財産権の一つであり、物権とともにその主要部分を構成する。

競売

債権者が裁判所を通じて、債務者の財産(不動産)を競りにかけて、最高価格の申出人に対して売却し、その売却代金によって債務の弁済を受けるという制度のこと。

差押の登記

不動産に対する差押が行なわれた際に、不動産登記簿に記載される登記のこと。
競売または公売の手続きが正式に開始されたことを公示する登記である。

差押の登記に書かれる「原因」には、次の3種類の文言がある。 1.抵当権等を実行するための任意競売が開始されたとき
→原因「競売開始決定」 2.裁判所の判決等に基づく強制競売が開始されたとき
→原因「強制競売開始決定」 3.税金の滞納に基づく公売が行なわれるとき
→原因「税務署差押」

不動産

不動産とは「土地及びその定着物」のことである(民法第86条第1項)。
定着物とは、土地の上に定着した物であり、具体的には、建物、樹木、移動困難な庭石などである。また土砂は土地そのものである。

抵当権

債権を保全するために、債務者(または物上保証人)が、その所有する不動産に設定する担保権のこと。債務者(または物上保証人)がその不動産の使用収益を継続できる点が不動産質と異なっている。 債権が弁済されない場合には、債権者は抵当権に基づいて、担保である不動産を競売に付して、その競売の代金を自己の債権の弁済にあてることができる。

残債

債務を分割で返済する場合の、まだ返済していない部分またはその金額。
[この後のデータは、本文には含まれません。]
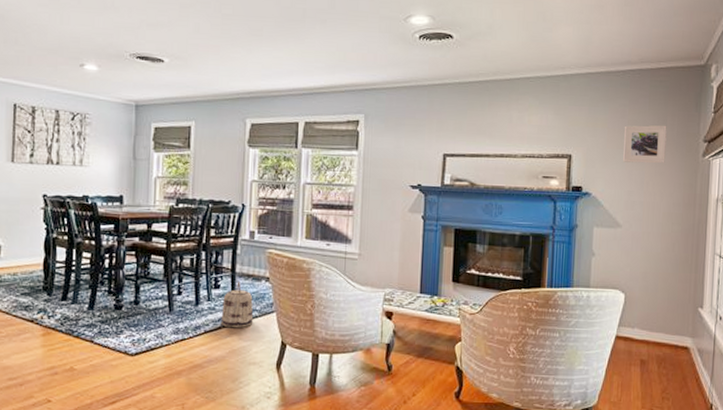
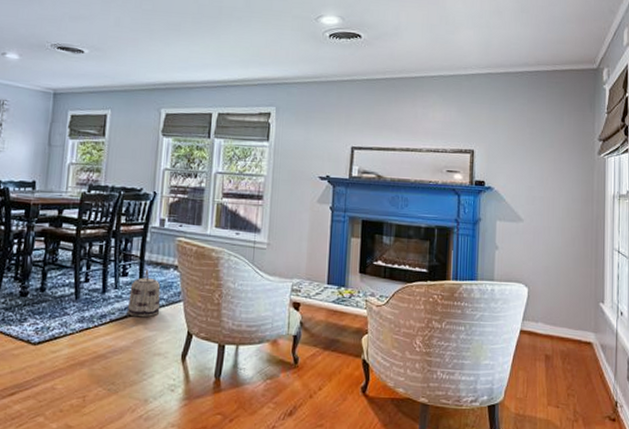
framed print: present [622,125,667,164] -> none [522,123,564,160]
住宅ローンの場合には、月々決まった額の返済を続けていることが多いが、その未返済分。 住宅ローンは、月々の返済が困難となり、滞納した場合には、契約が解除され一括返済が求められる契約になっていることが多いが、そうした場合や金利情勢を見て一括繰り上げ返済をする場合には、残債額が返済額となる。買い換えの場合など、ローン返済中の住宅を売却して、残債を返済する場合には、売却不動産の価値と残債額の比較が重要である。 残債の計算は、返済月額、金利、返済回数から計算されるが、その他に一括償還に伴い手数料が発生する場合などがあり、金融機関との調整が必要である。
-- 関連用語 --
債権差押

債務者が有する金銭債権から、債権者が満足を得る手続きのこと。債務者の財産に対する強制執行の一つである。

債権差押では、債務者が保有する金銭債権が対象になる。例えば、債務者が銀行に預けている預金(預金債権)、債務者が取引先に請求できる売掛金(売掛金債権)、債務者が勤務先に請求できる給与(給与債権)など、いろいろな金銭債権が差押え可能である。

債権を実際に差し押さえる手続きは次のとおりである。 仮に、債務者Aが債権者Bから金銭を借りており、債権者Bが債務者AのC銀行の預金口座を差し押さえると想定する。債権者Bは、まず債務者Aの住所地を管轄する地方裁判所に、債権差押命令の申立てを行なう。これを受けた裁判所では、債務者Aが預金債権を有している相手方であるC銀行(これを「第三債務者」と表現する)に対して、債権差押命令を郵送する。

この命令が送達されてから1週間が経過すると、債権者Bは、C銀行に対して預金を自己(B)に支払うように請求することが可能となる。このようにして債権者Bは満足を得ることができる。
なお、債権差押に類似した手続きとして「転付命令(てんぷめいれい)」がある。